We know a lot about red flags, toxic traits, and deal-breakers. However, there’s a part that often gets overlooked. Relationship red flags may present themselves glaringly, but have you ever thought about the ones that don’t seem like red flags but are actually big-time warning signs?
One common misconception is that red flags have to be obvious, universally accepted as toxic, or sometimes even violent. Sorry to burst your bubble, but red flags can also be subtle and seemingly insignificant enough to ignore.
Red flags are indicators—signs or precursors—that require serious attention, especially because they can hurt you emotionally, psychologically, spiritually, physically, or socially. A red flag is a metaphor for a warning sign that something is wrong or needs to be addressed.
If someone exhibits any behavior that threatens your well-being in any way, that’s a red flag.
While paying attention to obvious red flags is essential, it’s equally crucial to focus on the hidden unhealthy traits you might think are non-existent. Some people are so skilled at hiding or covering their toxic traits that you won’t notice them unless you pay close attention. Comfort Omovre, well-known as Phoenix Blvck, Relationship Counselor and Author, shares her insights with Elowell Max.
Hidden red flags are often subtle and easy to ignore. As Phoenix puts it, “Some red flags can be so subtle and easy to overlook until they snowball into bigger problems.”
Let’s consider a partner who is quick to jump to conclusions. While this might seem trivial, it reveals a lot about their personality. The problem may not be the act itself but the underlying rationale and its potential effects. For instance, jumping to conclusions at every slight opportunity could indicate deep-seated trust issues (rationale) and lead to bigger conflicts in the future (effects).
The First Step: Can You Handle It?
The question you should ask yourself is: Can you handle it, and how long can you keep up with it?
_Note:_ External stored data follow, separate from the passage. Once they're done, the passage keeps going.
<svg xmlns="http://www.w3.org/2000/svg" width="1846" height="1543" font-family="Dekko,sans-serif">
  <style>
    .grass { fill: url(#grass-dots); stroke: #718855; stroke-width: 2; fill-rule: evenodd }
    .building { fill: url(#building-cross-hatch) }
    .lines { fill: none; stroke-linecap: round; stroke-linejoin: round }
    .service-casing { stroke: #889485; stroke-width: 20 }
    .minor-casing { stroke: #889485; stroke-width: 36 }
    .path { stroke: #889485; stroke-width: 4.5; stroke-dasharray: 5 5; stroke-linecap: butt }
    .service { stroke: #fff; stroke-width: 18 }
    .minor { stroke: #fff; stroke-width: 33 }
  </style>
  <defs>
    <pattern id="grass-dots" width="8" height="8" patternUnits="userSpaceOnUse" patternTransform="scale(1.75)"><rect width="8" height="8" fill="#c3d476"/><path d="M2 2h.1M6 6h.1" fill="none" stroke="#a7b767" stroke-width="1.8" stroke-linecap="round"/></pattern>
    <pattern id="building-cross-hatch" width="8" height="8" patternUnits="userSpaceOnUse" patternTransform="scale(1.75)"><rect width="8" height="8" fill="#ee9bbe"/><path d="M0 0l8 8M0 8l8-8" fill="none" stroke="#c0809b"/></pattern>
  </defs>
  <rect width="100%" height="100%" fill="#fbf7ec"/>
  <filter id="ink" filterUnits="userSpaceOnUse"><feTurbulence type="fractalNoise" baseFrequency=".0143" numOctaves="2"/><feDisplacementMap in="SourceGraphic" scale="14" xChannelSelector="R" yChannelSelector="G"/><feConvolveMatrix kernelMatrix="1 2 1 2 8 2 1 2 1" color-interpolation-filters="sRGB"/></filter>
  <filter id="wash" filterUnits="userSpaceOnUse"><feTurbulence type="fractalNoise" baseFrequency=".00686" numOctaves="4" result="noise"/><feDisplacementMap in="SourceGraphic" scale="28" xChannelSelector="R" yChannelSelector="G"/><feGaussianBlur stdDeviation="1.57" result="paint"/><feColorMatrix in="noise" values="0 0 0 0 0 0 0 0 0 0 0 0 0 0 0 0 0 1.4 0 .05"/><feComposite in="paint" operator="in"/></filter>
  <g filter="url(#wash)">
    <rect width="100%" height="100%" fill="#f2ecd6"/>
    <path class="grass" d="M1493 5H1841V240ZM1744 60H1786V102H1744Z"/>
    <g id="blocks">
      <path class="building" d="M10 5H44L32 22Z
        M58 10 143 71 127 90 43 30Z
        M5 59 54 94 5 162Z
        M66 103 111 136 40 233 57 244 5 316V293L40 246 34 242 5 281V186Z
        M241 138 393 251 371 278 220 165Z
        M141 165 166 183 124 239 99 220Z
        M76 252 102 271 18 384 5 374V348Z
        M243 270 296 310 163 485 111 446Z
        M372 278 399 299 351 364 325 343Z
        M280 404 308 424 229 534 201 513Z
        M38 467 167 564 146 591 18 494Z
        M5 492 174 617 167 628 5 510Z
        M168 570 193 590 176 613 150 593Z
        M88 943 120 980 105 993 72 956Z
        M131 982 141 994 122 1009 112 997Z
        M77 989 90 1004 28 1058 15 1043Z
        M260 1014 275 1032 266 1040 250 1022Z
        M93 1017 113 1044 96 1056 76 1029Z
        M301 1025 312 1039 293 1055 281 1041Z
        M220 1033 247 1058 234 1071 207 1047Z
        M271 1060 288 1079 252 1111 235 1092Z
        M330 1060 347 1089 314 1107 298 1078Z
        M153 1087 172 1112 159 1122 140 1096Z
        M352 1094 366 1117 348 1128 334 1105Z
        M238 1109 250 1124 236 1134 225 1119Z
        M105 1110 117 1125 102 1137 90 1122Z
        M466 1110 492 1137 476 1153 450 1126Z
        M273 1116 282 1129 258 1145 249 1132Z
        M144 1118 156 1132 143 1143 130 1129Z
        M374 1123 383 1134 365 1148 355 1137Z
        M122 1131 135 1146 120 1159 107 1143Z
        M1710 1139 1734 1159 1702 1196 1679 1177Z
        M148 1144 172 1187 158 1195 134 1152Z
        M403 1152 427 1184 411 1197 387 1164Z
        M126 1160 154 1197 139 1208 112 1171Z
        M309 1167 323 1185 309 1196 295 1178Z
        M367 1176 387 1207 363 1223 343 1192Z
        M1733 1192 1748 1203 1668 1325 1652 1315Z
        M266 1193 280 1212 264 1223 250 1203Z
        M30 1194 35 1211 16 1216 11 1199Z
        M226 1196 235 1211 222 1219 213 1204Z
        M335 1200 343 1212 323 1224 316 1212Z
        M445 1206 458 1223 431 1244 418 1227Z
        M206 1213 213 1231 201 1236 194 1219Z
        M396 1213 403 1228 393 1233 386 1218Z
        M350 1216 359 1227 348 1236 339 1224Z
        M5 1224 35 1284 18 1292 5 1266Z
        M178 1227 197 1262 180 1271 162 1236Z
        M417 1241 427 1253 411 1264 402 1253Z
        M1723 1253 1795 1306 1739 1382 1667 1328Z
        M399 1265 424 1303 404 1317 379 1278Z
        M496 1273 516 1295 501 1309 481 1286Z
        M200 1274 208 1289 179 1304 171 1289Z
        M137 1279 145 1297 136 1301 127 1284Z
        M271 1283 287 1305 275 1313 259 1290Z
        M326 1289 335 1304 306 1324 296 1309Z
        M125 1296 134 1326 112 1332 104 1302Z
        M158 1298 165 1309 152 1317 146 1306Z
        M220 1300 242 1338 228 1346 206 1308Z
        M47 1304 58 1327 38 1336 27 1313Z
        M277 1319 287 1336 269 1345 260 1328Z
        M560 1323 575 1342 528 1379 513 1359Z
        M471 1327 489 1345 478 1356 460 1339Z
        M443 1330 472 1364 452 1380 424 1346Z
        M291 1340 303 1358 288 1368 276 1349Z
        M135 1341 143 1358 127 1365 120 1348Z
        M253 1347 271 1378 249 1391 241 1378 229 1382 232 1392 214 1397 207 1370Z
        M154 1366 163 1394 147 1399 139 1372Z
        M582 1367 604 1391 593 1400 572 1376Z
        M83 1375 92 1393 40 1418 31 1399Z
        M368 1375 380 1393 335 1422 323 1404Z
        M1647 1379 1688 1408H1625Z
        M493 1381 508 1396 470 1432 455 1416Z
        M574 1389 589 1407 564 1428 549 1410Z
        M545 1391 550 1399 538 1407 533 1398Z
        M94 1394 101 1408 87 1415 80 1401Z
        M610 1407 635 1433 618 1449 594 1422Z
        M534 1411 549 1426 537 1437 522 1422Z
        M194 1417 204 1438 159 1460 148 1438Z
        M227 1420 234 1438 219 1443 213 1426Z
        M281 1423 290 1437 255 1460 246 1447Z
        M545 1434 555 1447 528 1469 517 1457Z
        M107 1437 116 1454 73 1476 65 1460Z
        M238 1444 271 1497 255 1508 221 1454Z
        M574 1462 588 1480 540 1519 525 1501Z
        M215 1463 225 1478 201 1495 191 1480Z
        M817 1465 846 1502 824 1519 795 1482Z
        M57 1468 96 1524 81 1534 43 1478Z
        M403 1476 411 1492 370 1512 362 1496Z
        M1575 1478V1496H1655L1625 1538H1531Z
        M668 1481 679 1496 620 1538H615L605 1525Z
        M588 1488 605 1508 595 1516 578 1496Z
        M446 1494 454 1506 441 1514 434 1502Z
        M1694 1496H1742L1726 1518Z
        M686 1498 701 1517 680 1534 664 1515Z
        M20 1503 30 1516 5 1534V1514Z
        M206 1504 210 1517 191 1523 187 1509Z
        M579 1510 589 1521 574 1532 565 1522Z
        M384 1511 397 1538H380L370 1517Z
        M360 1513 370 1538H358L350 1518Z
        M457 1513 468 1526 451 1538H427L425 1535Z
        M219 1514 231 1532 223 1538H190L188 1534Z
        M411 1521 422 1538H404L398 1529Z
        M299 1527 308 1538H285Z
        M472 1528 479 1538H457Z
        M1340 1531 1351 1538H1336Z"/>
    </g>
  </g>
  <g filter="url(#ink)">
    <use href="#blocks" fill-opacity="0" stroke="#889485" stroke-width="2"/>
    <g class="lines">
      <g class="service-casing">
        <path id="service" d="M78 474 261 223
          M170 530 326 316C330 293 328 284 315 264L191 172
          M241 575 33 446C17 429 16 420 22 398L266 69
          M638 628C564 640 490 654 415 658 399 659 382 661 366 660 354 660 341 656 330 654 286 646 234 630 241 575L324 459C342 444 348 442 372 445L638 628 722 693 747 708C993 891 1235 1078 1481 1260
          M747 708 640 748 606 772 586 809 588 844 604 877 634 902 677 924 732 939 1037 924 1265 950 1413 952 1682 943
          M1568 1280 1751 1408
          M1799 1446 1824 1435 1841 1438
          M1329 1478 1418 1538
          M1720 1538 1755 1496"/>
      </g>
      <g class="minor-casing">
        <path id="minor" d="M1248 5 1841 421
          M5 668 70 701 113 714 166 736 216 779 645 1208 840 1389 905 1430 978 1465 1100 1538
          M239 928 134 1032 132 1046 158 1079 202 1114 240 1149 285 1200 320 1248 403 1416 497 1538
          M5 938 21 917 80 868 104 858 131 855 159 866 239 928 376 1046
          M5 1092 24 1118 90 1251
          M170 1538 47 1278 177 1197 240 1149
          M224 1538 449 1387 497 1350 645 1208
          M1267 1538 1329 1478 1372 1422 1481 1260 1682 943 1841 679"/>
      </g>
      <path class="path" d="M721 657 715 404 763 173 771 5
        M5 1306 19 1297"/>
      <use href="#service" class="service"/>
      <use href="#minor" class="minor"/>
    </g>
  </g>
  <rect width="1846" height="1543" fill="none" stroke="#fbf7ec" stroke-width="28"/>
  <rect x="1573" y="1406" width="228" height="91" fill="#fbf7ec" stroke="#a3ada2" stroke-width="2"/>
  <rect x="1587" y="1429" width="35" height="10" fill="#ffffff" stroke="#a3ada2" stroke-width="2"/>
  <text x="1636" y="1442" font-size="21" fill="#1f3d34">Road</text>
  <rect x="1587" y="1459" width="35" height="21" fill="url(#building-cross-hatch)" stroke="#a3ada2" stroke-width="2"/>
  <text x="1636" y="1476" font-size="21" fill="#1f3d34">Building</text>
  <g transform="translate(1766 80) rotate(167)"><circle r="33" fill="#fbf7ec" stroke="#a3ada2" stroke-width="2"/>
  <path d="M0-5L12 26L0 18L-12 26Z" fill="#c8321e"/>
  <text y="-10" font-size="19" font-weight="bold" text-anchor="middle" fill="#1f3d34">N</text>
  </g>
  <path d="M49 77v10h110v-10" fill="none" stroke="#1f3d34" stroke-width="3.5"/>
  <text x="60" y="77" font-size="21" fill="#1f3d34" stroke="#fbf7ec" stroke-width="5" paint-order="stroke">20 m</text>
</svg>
Regardless of whether you can handle it, the fact remains—red flags, no matter how small, should never be ignored. They’re called red flags for a reason, and small issues, if left unchecked, gather momentum and become bigger problems over time.
Spotting Hidden Red Flags
The best way to detect subtle red flags is by following these steps:
- Know What You Want
The easiest way to detect when something is wrong is to know what is right. You’re far more likely to ignore warning signs if you don’t have a clear idea of what you want in a relationship.Red flags can be personal. What may not seem like a red flag to someone else can be a deal-breaker for you, and that’s totally fine. However, when personalizing what you consider deal-breakers, be careful not to set unrealistic or unreasonable expectations. - Pay Close Attention to Details
Phoenix explains that the best time to uncover hidden red flags is early in the relationship—when you’re still getting to know each other and before you get too attached.This can be tricky because it’s easy to get carried away by their charm and overlook little things. Be mindful of what they say and do. This doesn’t mean you should overthink everything or nitpick every word or action. Genuine mistakes happen. However, take note of repetitive words, body language, and actions, especially when they’re covered with dismissive phrases like “just joking,” “I didn’t mean it that way,” or actions like a self-humoring chuckle or shrug. If it bothers you and lingers in your consciousness, it’s worth investigating. - Take a Different Approach
As earlier stated, some dangerous red flags come in well-packaged disguises. They may not look harmful at first glance, but they could carry serious toxicity.Deconstructing the belief that red flags must always be obvious, obnoxious, or loud will help you better recognize subtle signs. In other words, don’t expect toxic traits to always be glaring. This mindset shift will help you see subtle signs for what they truly are. - Be Spontaneous
Many people can’t fake their true nature when caught off guard or when they’re relaxed and comfortable. Strike up unplanned conversations and cover topics that seem unimportant.You don’t have to ask direct questions—people lie. But body language rarely does. Pay attention to how they react in those moments. Often, their body language will reveal their true intentions, personality, and values on a deeper level.
Dealing with Hidden Red Flags
The essence of humanity is how flawed we all are at our core. There’s no aspect of life where we get everything right—especially regarding behaviors, habits, and patterns. We all drop the ball sometimes, often without realizing it.
The truth is, everyone has red flags. Sometimes, what one person doesn’t consider a problem could be a major issue for someone else.
This is why it’s crucial to stay open to learning more about yourself, taking correction with grace, and maintaining self-awareness. With a healthy dose of humility and a willingness to grow, it becomes easier to unlearn bad habits, learn new ones, and do better.
Being flawed isn’t the problem—the issue is what we choose to do about those flaws.
Some people might exhibit red flags without realizing there’s something problematic about their behavior. In some cases, they may be willing to unlearn those habits and make amends if the issue is brought to their attention.
So, if a red flag feels small enough that you’re tempted to ignore it, consider talking about it instead. Bring it to your partner’s attention, express how it makes you feel, and see if they’re willing to work on it. If they are, give them time and grace to grow.